Tutorial

This document is an end-to-end tutorial for the impatient users who want to quickly setup and prioritize structural variants with SvAnna.

Prerequisites

SvAnna is written in Java 11 and needs Java 11+ to be present in the runtime environment. Please verify that you are using Java 11+ by running:

$ java -version

If java is present on your $PATH, then the command above will print a message similar to this one:

openjdk version "11" 2018-09-25
OpenJDK Runtime Environment 18.9 (build 11+28)
OpenJDK 64-Bit Server VM 18.9 (build 11+28, mixed mode)

Setup

SvAnna is installed by running the following three steps.

1. Download SvAnna distribution ZIP

Download and extract SvAnna distribution ZIP archive from GitHub releases. Expand the Assets menu and download the svanna-cli-${project.version}-distribution.zip. Choose the latest stable version, or a release candidate (RC).

After unzipping the distribution archive, run the following command to display the help message:

$ java -jar svanna-cli-${project.version}.jar --help

Note

If things went well, the command above will print the following help message:

Structural variant prioritization
Usage: svanna-cli.jar [-hV] [COMMAND]
  -h, --help      Show this help message and exit.
  -V, --version   Print version information and exit.
Commands:
  setup-phenotype  Setup gene-phenotype resources.
  prioritize       Prioritize the variants.
See the full documentation at `https://monarch-initiative.github.io/SvAnna/stable`

2. Download SvAnna database files

SvAnna database files are available for download in the Downloads section.

After the download, unzip the archive(s) content into a folder of your choice and note down the path:

$ unzip -d svanna-data *.svanna.zip

The command extracts the archive content into a new folder called svanna-data We will need the data folder path in the next steps.

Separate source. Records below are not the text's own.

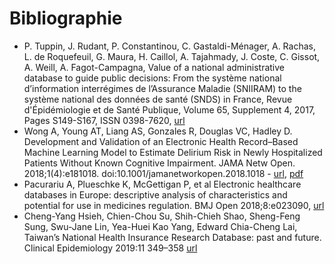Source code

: # Bibliographie
<!-- SPDX-License-Identifier: MPL-2.0 -->

- P. Tuppin, J. Rudant, P. Constantinou, C. Gastaldi-Ménager, A. Rachas, L. de Roquefeuil, G. Maura, H. Caillol, A. Tajahmady, J. Coste, C. Gissot, A. Weill, A. Fagot-Campagna, Value of a national administrative database to guide public decisions: From the système national d’information interrégimes de l’Assurance Maladie (SNIIRAM) to the système national des données de santé (SNDS) in France, Revue d'Épidémiologie et de Santé Publique, Volume 65, Supplement 4, 2017, Pages S149-S167, ISSN 0398-7620, [url](https://doi.org/10.1016/j.respe.2017.05.004)
- Wong A, Young AT, Liang AS, Gonzales R, Douglas VC, Hadley D. Development and Validation of an Electronic Health Record–Based Machine Learning Model to Estimate Delirium Risk in Newly Hospitalized Patients Without Known Cognitive Impairment. JAMA Netw Open. 2018;1(4):e181018. doi:10.1001/jamanetworkopen.2018.1018 - [url](https://jamanetwork.com/journals/jamanetworkopen/fullarticle/2695078), [pdf](../files/Wong_2018_oi_180072.pdf)
- Pacurariu A, Plueschke K, McGettigan P, et al Electronic healthcare databases in Europe: descriptive analysis of characteristics and potential for use in medicines regulation. BMJ Open 2018;8:e023090, [url](https://bmjopen.bmj.com/content/8/9/e023090)
- Cheng-Yang Hsieh, Chien-Chou Su, Shih-Chieh Shao, Sheng-Feng Sung, Swu-Jane Lin, Yea-Huei Kao Yang, Edward Chia-Cheng Lai, Taiwan’s National Health Insurance Research Database: past and future. Clinical Epidemiology 2019:11 349–358 [url](https://www.dovepress.com/taiwans-national-health-insurance-research-database-past-and-future-peer-reviewed-article-CLEP)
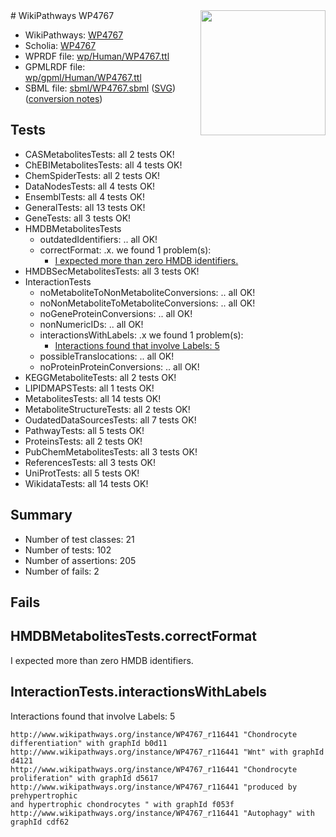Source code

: <img style="float: right; width: 200px" src="../logo.png" />
# WikiPathways WP4767

* WikiPathways: [WP4767](https://identifiers.org/wikipathways:WP4767)
* Scholia: [WP4767](https://scholia.toolforge.org/wikipathways/WP4767)
* WPRDF file: [wp/Human/WP4767.ttl](../wp/Human/WP4767.ttl)
* GPMLRDF file: [wp/gpml/Human/WP4767.ttl](../wp/gpml/Human/WP4767.ttl)
* SBML file: [sbml/WP4767.sbml](../sbml/WP4767.sbml) ([SVG](../sbml/WP4767.svg)) ([conversion notes](../sbml/WP4767.txt))

## Tests
* CASMetabolitesTests: all 2 tests OK!
* ChEBIMetabolitesTests: all 4 tests OK!
* ChemSpiderTests: all 2 tests OK!
* DataNodesTests: all 4 tests OK!
* EnsemblTests: all 4 tests OK!
* GeneralTests: all 13 tests OK!
* GeneTests: all 3 tests OK!
* HMDBMetabolitesTests
    * outdatedIdentifiers: .. all OK!
    * correctFormat: .x. we found 1 problem(s):
        * [I expected more than zero HMDB identifiers.](#ad154c1e)
* HMDBSecMetabolitesTests: all 3 tests OK!
* InteractionTests
    * noMetaboliteToNonMetaboliteConversions: .. all OK!
    * noNonMetaboliteToMetaboliteConversions: .. all OK!
    * noGeneProteinConversions: .. all OK!
    * nonNumericIDs: .. all OK!
    * interactionsWithLabels: .x we found 1 problem(s):
        * [Interactions found that involve Labels: 5](#630d267c)
    * possibleTranslocations: .. all OK!
    * noProteinProteinConversions: .. all OK!
* KEGGMetaboliteTests: all 2 tests OK!
* LIPIDMAPSTests: all 1 tests OK!
* MetabolitesTests: all 14 tests OK!
* MetaboliteStructureTests: all 2 tests OK!
* OudatedDataSourcesTests: all 7 tests OK!
* PathwayTests: all 5 tests OK!
* ProteinsTests: all 2 tests OK!
* PubChemMetabolitesTests: all 3 tests OK!
* ReferencesTests: all 3 tests OK!
* UniProtTests: all 5 tests OK!
* WikidataTests: all 14 tests OK!


## Summary

* Number of test classes: 21
* Number of tests: 102
* Number of assertions: 205
* Number of fails: 2

## Fails

<a name="ad154c1e" />

## HMDBMetabolitesTests.correctFormat

I expected more than zero HMDB identifiers.
<a name="630d267c" />

## InteractionTests.interactionsWithLabels

Interactions found that involve Labels: 5
```
http://www.wikipathways.org/instance/WP4767_r116441 "Chondrocyte differentiation" with graphId b0d11
http://www.wikipathways.org/instance/WP4767_r116441 "Wnt" with graphId d4121
http://www.wikipathways.org/instance/WP4767_r116441 "Chondrocyte proliferation" with graphId d5617
http://www.wikipathways.org/instance/WP4767_r116441 "produced by prehypertrophic
and hypertrophic chondrocytes " with graphId f053f
http://www.wikipathways.org/instance/WP4767_r116441 "Autophagy" with graphId cdf62
```

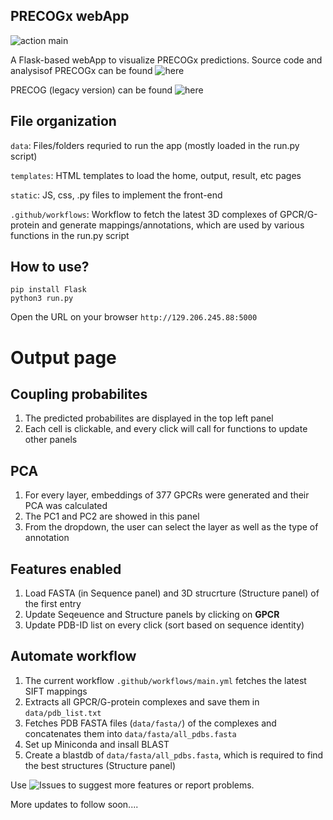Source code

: ## PRECOGx webApp
![action main](https://github.com/raimondilab/precogx/actions/workflows/main.yml/badge.svg)

A Flask-based webApp to visualize PRECOGx predictions. Source code and analysisof PRECOGx can be found ![here](https://github.com/raimondilab/transformers/tree/main/predictor)

PRECOG (legacy version) can be found ![here](https://github.com/gurdeep330/precog)

## File organization
```data```: Files/folders requried to run the app (mostly loaded in the run.py script)

```templates```: HTML templates to load the home, output, result, etc pages

```static```: JS, css, .py files to implement the front-end

```.github/workflows```: Workflow to fetch the latest 3D complexes of GPCR/G-protein and generate mappings/annotations, which are used by various functions in the run.py script

## How to use?
```git clone <repo>
pip install Flask
python3 run.py
```
Open the URL on your browser ```http://129.206.245.88:5000```

# Output page

## Coupling probabilites
1. The predicted probabilites are displayed in the top left panel
2. Each cell is clickable, and every click will call for functions to update other panels

## PCA
1. For every layer, embeddings of 377 GPCRs were generated and their PCA was calculated
2. The PC1 and PC2 are showed in this panel
3. From the dropdown, the user can select the layer as well as the type of annotation

## Features enabled
1. Load FASTA (in Sequence panel) and 3D strucrture (Structure panel) of the first entry
2. Update Seqeuence and Structure panels by clicking on <b>GPCR</b>
3. Update PDB-ID list on every click (sort based on sequence identity)

## Automate workflow
1. The current workflow ```.github/workflows/main.yml``` fetches the latest SIFT mappings
2. Extracts all GPCR/G-protein complexes and save them in ```data/pdb_list.txt```
3. Fetches PDB FASTA files (```data/fasta/```) of the complexes and concatenates them into ```data/fasta/all_pdbs.fasta```
4. Set up Miniconda and insall BLAST
5. Create a blastdb of ```data/fasta/all_pdbs.fasta```, which is required to find the best structures (Structure panel)

Use ![Issues](https://github.com/gurdeep330/precogx/issues) to suggest more features or report problems.

More updates to follow soon....
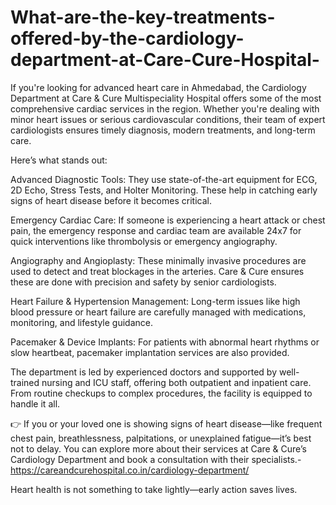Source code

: # What-are-the-key-treatments-offered-by-the-cardiology-department-at-Care-Cure-Hospital-

If you're looking for advanced heart care in Ahmedabad, the Cardiology Department at Care & Cure Multispeciality Hospital offers some of the most comprehensive cardiac services in the region. Whether you're dealing with minor heart issues or serious cardiovascular conditions, their team of expert cardiologists ensures timely diagnosis, modern treatments, and long-term care.

Here’s what stands out:

Advanced Diagnostic Tools: They use state-of-the-art equipment for ECG, 2D Echo, Stress Tests, and Holter Monitoring. These help in catching early signs of heart disease before it becomes critical.

Emergency Cardiac Care: If someone is experiencing a heart attack or chest pain, the emergency response and cardiac team are available 24x7 for quick interventions like thrombolysis or emergency angiography.

Angiography and Angioplasty: These minimally invasive procedures are used to detect and treat blockages in the arteries. Care & Cure ensures these are done with precision and safety by senior cardiologists.

Heart Failure & Hypertension Management: Long-term issues like high blood pressure or heart failure are carefully managed with medications, monitoring, and lifestyle guidance.

Pacemaker & Device Implants: For patients with abnormal heart rhythms or slow heartbeat, pacemaker implantation services are also provided.

The department is led by experienced doctors and supported by well-trained nursing and ICU staff, offering both outpatient and inpatient care. From routine checkups to complex procedures, the facility is equipped to handle it all.

👉 If you or your loved one is showing signs of heart disease—like frequent chest pain, breathlessness, palpitations, or unexplained fatigue—it’s best not to delay. You can explore more about their services at Care & Cure’s Cardiology Department and book a consultation with their specialists.- https://careandcurehospital.co.in/cardiology-department/

Heart health is not something to take lightly—early action saves lives.
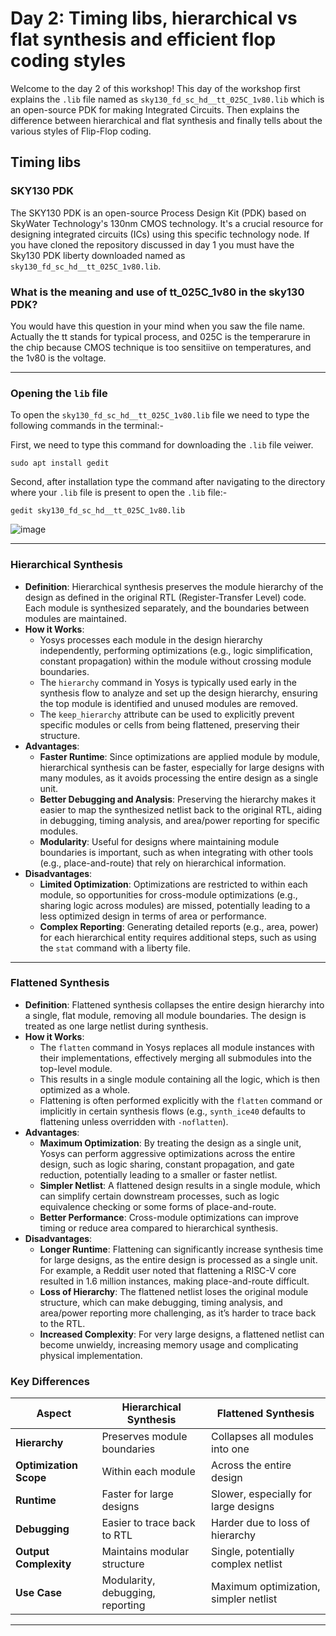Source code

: # Day 2: Timing libs, hierarchical vs flat synthesis and efficient flop coding styles
Welcome to the day 2 of this workshop! This day of the  workshop first explains  the `.lib` file named as `sky130_fd_sc_hd__tt_025C_1v80.lib` which is an open-source PDK for making Integrated Circuits.
Then explains the difference between hierarchical and flat synthesis and finally tells about the various styles of Flip-Flop coding.

## Timing libs
### SKY130 PDK

The SKY130 PDK is an open-source Process Design Kit (PDK) based on SkyWater Technology's 130nm CMOS technology. It's a crucial resource for designing integrated circuits (ICs) using this specific technology node. If you have cloned the repository discussed in day 1 you must have the Sky130 PDK liberty downloaded named as `sky130_fd_sc_hd__tt_025C_1v80.lib`. 

### What is the meaning and use of tt_025C_1v80 in the sky130 PDK?
You would have this question in your mind when you saw the file name. Actually the tt stands for typical process, and 025C is the temperarure in the chip because CMOS technique is too sensitiive on temperatures, and the 1v80 is the voltage.


---

### Opening the `lib` file

To open the `sky130_fd_sc_hd__tt_025C_1v80.lib` file we need to type the following commands in the terminal:-

First, we need to type this command for downloading the `.lib` file veiwer.
```shell
sudo apt install gedit
```
Second, after installation type the command after navigating to the directory where your `.lib` file is present to open the `.lib` file:-
```shell
gedit sky130_fd_sc_hd__tt_025C_1v80.lib
```
![image](https://github.com/user-attachments/assets/8ab83ac1-d95d-495a-995b-b98944c6fe28)


---


### **Hierarchical Synthesis**
- **Definition**: Hierarchical synthesis preserves the module hierarchy of the design as defined in the original RTL (Register-Transfer Level) code. Each module is synthesized separately, and the boundaries between modules are maintained.
- **How it Works**:
  - Yosys processes each module in the design hierarchy independently, performing optimizations (e.g., logic simplification, constant propagation) within the module without crossing module boundaries.
  - The `hierarchy` command in Yosys is typically used early in the synthesis flow to analyze and set up the design hierarchy, ensuring the top module is identified and unused modules are removed.[](https://yosyshq.readthedocs.io/projects/yosys/en/0.46/getting_started/example_synth.html)
  - The `keep_hierarchy` attribute can be used to explicitly prevent specific modules or cells from being flattened, preserving their structure.[](https://www.reddit.com/r/yosys/comments/2x2vmj/preserve_names_of_hierarchical_ports_and_a_few/)[](https://yosyshq.readthedocs.io/projects/yosys/en/0.37/cmd/flatten.html)
- **Advantages**:
  - **Faster Runtime**: Since optimizations are applied module by module, hierarchical synthesis can be faster, especially for large designs with many modules, as it avoids processing the entire design as a single unit.[](https://github.com/The-OpenROAD-Project/OpenROAD-flow-scripts/discussions/1647)
  - **Better Debugging and Analysis**: Preserving the hierarchy makes it easier to map the synthesized netlist back to the original RTL, aiding in debugging, timing analysis, and area/power reporting for specific modules.[](https://www.reddit.com/r/yosys/comments/6u3q6e/hierarchical_synthesis/)
  - **Modularity**: Useful for designs where maintaining module boundaries is important, such as when integrating with other tools (e.g., place-and-route) that rely on hierarchical information.[](https://github.com/The-OpenROAD-Project/OpenROAD-flow-scripts/discussions/1647)
- **Disadvantages**:
  - **Limited Optimization**: Optimizations are restricted to within each module, so opportunities for cross-module optimizations (e.g., sharing logic across modules) are missed, potentially leading to a less optimized design in terms of area or performance.[](https://github.com/The-OpenROAD-Project/OpenROAD-flow-scripts/discussions/1647)
  - **Complex Reporting**: Generating detailed reports (e.g., area, power) for each hierarchical entity requires additional steps, such as using the `stat` command with a liberty file.[](https://www.reddit.com/r/yosys/comments/6u3q6e/hierarchical_synthesis/)


---

### **Flattened Synthesis**
- **Definition**: Flattened synthesis collapses the entire design hierarchy into a single, flat module, removing all module boundaries. The design is treated as one large netlist during synthesis.
- **How it Works**:
  - The `flatten` command in Yosys replaces all module instances with their implementations, effectively merging all submodules into the top-level module.[](https://yosyshq.readthedocs.io/projects/yosys/en/0.37/cmd/flatten.html)
  - This results in a single module containing all the logic, which is then optimized as a whole.
  - Flattening is often performed explicitly with the `flatten` command or implicitly in certain synthesis flows (e.g., `synth_ice40` defaults to flattening unless overridden with `-noflatten`).[](https://www.reddit.com/r/yosys/comments/6u3q6e/hierarchical_synthesis/)
- **Advantages**:
  - **Maximum Optimization**: By treating the design as a single unit, Yosys can perform aggressive optimizations across the entire design, such as logic sharing, constant propagation, and gate reduction, potentially leading to a smaller or faster netlist.[](https://github.com/The-OpenROAD-Project/OpenROAD-flow-scripts/discussions/1647)
  - **Simpler Netlist**: A flattened design results in a single module, which can simplify certain downstream processes, such as logic equivalence checking or some forms of place-and-route.
  - **Better Performance**: Cross-module optimizations can improve timing or reduce area compared to hierarchical synthesis.[](https://github.com/The-OpenROAD-Project/OpenROAD-flow-scripts/discussions/1647)
- **Disadvantages**:
  - **Longer Runtime**: Flattening can significantly increase synthesis time for large designs, as the entire design is processed as a single unit. For example, a Reddit user noted that flattening a RISC-V core resulted in 1.6 million instances, making place-and-route difficult.[](https://www.reddit.com/r/yosys/comments/6u3q6e/hierarchical_synthesis/)
  - **Loss of Hierarchy**: The flattened netlist loses the original module structure, which can make debugging, timing analysis, and area/power reporting more challenging, as it’s harder to trace back to the RTL.[](https://www.reddit.com/r/yosys/comments/2x2vmj/preserve_names_of_hierarchical_ports_and_a_few/)
  - **Increased Complexity**: For very large designs, a flattened netlist can become unwieldy, increasing memory usage and complicating physical implementation.[](https://www.reddit.com/r/yosys/comments/6u3q6e/hierarchical_synthesis/)

### **Key Differences**
| Aspect                  | Hierarchical Synthesis                     | Flattened Synthesis                       |
|-------------------------|--------------------------------------------|------------------------------------------|
| **Hierarchy**           | Preserves module boundaries                | Collapses all modules into one           |
| **Optimization Scope**  | Within each module                         | Across the entire design                 |
| **Runtime**             | Faster for large designs                   | Slower, especially for large designs     |
| **Debugging**           | Easier to trace back to RTL                | Harder due to loss of hierarchy          |
| **Output Complexity**   | Maintains modular structure                | Single, potentially complex netlist      |
| **Use Case**            | Modularity, debugging, reporting           | Maximum optimization, simpler netlist    |

---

3. Setup the genotype-phenotype resources

SvAnna needs additional data files from the Human Phenotype Ontology (HPO) project to support the gene-phenotype matching. These files can be downloaded with the setup-phenotype command:

$ java -jar svanna-cli.jar setup-phenotype -d svanna-data

The command asks for a path to SvAnna data directory (defined in the previous step) and will download the files, precompute information content for HPO term pairs, and store the files into phenotype subfolder (e.g. svanna-data/phenotype).

Prioritize structural variants in VCF file

Now, let’s annotate a toy VCF file containing eight SVs reported in the SvAnna manuscript. First, let’s download the VCF file from SvAnna source code repository:

$ wget https://raw.githubusercontent.com/monarch-initiative/SvAnna/master/svanna-cli/src/examples/example.vcf

The variants were sourced from published clinical case reports and presence of each variant results in a Mendelian disease.

For the purpose of this test run, let’s assume that the VCF file contains SVs identified in a short/long read sequencing run of a patient presenting with the following clinical symptoms:

HP:0011890 - Prolonged bleeding following procedure
HP:0000978 - Bruising susceptibility
HP:0012147 - Reduced quantity of Von Willebrand factor

Now, let’s prioritize the variants:

$ java -jar svanna-cli-${project.version}.jar prioritize \
  -d svanna-data \
  --output-format html,csv,vcf \
  --vcf example.vcf \
  --phenotype-term HP:0011890 \
  --phenotype-term HP:0000978 \
  --phenotype-term HP:0012147

The variant Othman-2010-20696945-VWF-index-FigS7 disrupts a promoter of the von Willenbrand factor (VWF) gene (Othman et al., 2010). The variant receives the highest $PSV$ score of 47.26, and it is ranked first.

SvAnna stores prioritization results in HTML, CSV, and VCF output formats in the current working directory.